My scariest moment in South Africa may surprise you.
A girlfriend and I, along with my three children and her baby, were headed somewhere in my Volkswagen and became miserably lost on a lonely road in the middle of nowhere. This was BC, before cellphones.
Our directions had been clear enough, or so we thought, but in a split second, the car died with no warning on the dirt road on the dark continent with no streeet lights or even ambient light anywhere. No way anyone would ever find us. Our only options were to spend the night with four children in a beetle or go find help.
I instructed my friend to stay inside the safe car with all the children, lock the car doors, roll up the windows except for a few inches.
As I stepped out, the ground seemed dry. I made a 360 degree sweep and saw nothing. Then like a tiny match in a pitch black forest, I saw a light far in the distance. It was our only chance.
I could not see my hand in front of my face. I walked until I felt a fence and climbed over it easily enough. Then this city girl continued on, praying along the way. As my feet felt the ground in front of me, I hesitantly stepped forward.
Suddenly, from a distance I heard barking dogs. At first, it seemed nice. Surely they had an owner. Thereby a phone. My reasoning seemed solid until they surrounded me. Viscious, snarling dogs that seemed to be different sizes and breeds but I couldn’t see them to be sure.

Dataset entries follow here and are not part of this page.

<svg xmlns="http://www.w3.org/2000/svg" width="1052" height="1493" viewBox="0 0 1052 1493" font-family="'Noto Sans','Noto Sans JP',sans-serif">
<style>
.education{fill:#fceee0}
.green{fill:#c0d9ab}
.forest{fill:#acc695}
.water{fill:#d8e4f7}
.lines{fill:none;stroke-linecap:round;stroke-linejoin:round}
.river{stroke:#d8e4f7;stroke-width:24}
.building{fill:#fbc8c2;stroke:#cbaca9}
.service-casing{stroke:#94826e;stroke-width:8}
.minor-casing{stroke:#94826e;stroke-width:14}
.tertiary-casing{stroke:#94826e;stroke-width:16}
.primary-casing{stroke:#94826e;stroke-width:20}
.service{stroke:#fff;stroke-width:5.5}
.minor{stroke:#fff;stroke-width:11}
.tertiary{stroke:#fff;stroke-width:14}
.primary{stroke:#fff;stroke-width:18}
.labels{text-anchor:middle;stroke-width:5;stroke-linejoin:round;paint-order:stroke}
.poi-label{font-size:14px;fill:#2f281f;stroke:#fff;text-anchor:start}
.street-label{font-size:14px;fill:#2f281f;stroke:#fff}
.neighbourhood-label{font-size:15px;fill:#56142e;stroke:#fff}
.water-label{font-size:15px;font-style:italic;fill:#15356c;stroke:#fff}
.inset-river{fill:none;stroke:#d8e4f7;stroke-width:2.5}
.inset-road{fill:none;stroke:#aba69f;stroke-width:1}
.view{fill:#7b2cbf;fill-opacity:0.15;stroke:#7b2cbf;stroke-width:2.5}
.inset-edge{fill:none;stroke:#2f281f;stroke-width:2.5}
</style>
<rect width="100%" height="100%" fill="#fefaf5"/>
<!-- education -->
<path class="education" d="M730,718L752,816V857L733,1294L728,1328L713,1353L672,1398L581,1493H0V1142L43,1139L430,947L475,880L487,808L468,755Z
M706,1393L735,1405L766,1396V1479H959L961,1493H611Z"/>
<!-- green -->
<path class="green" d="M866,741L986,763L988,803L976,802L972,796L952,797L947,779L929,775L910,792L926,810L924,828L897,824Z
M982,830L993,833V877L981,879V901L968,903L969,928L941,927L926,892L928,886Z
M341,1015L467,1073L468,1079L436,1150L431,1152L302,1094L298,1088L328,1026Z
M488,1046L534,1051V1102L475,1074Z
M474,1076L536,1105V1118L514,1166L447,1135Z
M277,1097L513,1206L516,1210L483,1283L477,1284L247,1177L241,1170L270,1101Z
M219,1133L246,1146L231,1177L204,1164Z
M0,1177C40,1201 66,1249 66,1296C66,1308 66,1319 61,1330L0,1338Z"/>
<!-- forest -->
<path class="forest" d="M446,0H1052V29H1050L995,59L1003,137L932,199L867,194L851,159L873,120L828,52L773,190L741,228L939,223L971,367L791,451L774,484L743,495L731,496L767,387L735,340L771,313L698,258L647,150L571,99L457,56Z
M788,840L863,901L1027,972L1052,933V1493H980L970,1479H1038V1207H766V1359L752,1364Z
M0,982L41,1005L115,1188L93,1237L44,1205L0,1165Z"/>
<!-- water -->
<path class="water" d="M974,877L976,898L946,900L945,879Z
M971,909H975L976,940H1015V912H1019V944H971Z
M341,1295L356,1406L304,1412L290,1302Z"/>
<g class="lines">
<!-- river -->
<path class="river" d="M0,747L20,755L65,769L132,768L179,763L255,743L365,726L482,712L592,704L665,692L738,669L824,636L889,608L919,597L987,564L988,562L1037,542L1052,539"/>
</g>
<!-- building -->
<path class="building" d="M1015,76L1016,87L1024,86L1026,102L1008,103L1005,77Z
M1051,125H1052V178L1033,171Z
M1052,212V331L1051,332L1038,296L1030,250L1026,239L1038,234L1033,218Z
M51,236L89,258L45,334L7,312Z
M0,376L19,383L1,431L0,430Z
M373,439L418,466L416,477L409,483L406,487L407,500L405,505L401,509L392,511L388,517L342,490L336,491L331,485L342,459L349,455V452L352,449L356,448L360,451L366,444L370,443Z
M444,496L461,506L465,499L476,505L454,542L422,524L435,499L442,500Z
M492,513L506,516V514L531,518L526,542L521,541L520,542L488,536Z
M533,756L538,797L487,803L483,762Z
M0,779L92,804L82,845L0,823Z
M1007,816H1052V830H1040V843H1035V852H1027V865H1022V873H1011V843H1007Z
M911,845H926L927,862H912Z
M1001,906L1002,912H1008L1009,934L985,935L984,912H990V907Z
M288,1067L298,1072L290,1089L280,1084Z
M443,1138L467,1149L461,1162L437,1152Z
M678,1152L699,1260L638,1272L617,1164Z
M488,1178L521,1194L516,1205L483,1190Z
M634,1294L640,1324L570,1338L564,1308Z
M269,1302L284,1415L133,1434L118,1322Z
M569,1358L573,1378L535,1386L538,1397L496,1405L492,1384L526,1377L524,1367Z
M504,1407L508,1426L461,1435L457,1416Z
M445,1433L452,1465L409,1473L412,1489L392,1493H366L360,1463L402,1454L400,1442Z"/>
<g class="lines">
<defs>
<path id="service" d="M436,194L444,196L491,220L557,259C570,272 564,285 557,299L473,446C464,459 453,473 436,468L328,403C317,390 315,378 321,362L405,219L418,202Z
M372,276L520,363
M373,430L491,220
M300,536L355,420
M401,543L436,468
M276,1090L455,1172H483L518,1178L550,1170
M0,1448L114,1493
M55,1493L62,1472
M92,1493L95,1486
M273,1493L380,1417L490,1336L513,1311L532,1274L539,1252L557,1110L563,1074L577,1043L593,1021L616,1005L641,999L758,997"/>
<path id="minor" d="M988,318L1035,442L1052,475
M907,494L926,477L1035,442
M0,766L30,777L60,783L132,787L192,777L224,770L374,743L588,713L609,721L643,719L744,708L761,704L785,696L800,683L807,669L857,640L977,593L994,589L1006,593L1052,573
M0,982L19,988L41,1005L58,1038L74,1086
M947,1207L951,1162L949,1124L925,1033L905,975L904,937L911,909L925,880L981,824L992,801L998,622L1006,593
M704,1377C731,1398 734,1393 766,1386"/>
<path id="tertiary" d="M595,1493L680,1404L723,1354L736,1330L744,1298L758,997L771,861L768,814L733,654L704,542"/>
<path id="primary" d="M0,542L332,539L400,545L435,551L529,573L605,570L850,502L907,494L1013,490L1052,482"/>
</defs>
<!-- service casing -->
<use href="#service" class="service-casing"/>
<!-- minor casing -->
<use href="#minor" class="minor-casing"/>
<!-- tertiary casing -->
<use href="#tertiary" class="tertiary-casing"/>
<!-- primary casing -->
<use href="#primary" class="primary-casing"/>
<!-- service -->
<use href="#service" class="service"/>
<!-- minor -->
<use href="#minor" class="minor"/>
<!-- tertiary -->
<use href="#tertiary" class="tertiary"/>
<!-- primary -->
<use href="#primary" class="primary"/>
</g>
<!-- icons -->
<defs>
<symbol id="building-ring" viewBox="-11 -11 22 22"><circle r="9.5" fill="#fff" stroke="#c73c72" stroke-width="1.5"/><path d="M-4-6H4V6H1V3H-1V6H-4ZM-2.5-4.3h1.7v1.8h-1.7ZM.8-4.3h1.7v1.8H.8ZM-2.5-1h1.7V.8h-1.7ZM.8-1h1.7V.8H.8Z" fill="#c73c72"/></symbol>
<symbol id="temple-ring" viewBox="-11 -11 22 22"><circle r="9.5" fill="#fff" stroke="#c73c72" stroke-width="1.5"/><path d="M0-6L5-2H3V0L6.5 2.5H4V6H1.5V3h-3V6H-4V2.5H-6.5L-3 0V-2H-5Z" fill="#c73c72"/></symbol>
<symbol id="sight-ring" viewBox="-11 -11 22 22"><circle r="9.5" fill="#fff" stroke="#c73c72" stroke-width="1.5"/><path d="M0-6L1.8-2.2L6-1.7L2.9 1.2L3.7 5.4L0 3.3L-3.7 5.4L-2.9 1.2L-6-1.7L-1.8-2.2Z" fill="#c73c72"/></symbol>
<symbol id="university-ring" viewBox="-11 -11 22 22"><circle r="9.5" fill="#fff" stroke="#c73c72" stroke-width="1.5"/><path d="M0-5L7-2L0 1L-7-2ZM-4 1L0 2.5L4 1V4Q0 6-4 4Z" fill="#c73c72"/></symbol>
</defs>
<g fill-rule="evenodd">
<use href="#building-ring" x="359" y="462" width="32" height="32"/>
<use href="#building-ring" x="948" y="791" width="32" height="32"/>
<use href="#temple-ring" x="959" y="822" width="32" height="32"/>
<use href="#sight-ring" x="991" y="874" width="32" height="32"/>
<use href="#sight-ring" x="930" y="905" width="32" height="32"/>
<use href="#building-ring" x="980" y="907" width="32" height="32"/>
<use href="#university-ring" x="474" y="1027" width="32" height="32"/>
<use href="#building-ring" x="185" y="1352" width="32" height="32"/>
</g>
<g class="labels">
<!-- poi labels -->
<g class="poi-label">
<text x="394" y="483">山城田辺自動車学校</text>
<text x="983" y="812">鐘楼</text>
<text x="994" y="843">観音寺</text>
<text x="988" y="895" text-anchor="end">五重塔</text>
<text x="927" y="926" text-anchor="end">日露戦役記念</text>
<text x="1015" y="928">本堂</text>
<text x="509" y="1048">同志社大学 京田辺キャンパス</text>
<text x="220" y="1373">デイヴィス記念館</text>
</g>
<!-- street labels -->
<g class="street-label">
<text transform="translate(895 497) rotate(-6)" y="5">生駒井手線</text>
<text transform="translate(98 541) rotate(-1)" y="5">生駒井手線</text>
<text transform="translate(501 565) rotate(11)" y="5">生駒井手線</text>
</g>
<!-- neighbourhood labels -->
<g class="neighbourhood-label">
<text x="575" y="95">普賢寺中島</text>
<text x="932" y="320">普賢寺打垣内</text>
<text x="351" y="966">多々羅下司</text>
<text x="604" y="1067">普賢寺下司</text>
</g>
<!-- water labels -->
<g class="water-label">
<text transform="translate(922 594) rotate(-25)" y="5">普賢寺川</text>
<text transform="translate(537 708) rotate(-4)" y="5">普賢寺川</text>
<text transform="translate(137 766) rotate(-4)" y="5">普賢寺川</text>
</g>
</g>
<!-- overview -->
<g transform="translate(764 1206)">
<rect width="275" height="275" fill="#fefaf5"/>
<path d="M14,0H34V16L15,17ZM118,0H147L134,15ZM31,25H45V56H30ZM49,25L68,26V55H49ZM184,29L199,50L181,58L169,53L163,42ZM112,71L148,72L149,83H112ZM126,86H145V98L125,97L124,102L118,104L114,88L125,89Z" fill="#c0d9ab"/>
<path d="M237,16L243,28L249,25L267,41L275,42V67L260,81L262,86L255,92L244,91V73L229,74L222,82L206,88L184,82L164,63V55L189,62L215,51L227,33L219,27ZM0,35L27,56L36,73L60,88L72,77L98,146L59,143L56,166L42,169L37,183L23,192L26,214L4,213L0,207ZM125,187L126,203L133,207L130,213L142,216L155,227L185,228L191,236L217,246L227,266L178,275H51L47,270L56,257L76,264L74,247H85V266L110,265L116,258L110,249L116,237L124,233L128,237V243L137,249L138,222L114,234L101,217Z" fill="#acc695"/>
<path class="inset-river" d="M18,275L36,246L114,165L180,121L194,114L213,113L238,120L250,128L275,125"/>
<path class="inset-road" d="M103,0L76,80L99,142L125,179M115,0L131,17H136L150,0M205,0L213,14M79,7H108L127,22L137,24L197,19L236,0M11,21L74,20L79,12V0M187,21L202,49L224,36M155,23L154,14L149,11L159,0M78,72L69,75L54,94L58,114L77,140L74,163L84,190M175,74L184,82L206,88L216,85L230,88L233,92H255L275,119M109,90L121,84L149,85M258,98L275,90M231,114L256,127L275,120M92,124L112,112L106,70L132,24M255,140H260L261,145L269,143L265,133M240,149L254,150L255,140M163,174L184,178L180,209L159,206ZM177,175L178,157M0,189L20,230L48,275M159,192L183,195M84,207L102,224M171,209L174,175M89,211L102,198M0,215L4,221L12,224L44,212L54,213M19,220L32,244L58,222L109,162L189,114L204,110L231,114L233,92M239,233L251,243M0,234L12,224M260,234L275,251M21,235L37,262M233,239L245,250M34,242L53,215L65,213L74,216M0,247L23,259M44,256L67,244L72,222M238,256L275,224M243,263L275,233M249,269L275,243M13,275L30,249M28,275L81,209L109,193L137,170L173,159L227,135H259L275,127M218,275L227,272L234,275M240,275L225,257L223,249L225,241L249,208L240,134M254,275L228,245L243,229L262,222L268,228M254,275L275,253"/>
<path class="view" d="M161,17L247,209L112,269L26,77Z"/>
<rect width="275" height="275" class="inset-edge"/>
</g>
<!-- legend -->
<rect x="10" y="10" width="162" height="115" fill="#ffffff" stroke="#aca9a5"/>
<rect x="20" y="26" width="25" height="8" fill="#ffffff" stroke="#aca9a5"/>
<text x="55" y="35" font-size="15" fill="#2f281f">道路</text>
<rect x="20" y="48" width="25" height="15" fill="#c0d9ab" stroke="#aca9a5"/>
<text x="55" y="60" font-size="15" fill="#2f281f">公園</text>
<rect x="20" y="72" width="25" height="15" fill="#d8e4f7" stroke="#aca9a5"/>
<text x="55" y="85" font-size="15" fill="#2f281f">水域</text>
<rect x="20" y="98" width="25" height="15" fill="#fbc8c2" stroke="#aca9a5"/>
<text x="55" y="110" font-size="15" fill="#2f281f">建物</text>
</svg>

I kept my hands by my side and inched myself forward speaking an octave higher. “Hellllooo little doggies, hello little doggies,” I said, as I moved forward at a snail’s pace. Knowing they could have ripped me apart, I figured it was my American accent that bewildered them. Anyway, in ten minutes or so we approached a farmhouse. A woman came out screaming at her dogs and pulled me inside her house.
Explaining what had happened, I asked to borrow her phone. She walked me back to my car while we waited for my husband. It was thirty minutes until he arrived. We profusely thanked the woman and all said goodbye.
Those solitary moments on that dark moonless night in deepest Africa left me feeling brave, like I’d earned a badge of honor. That was my scariest moment, but I’ll try to share a few more that could compete for the title. Another day. Another blog.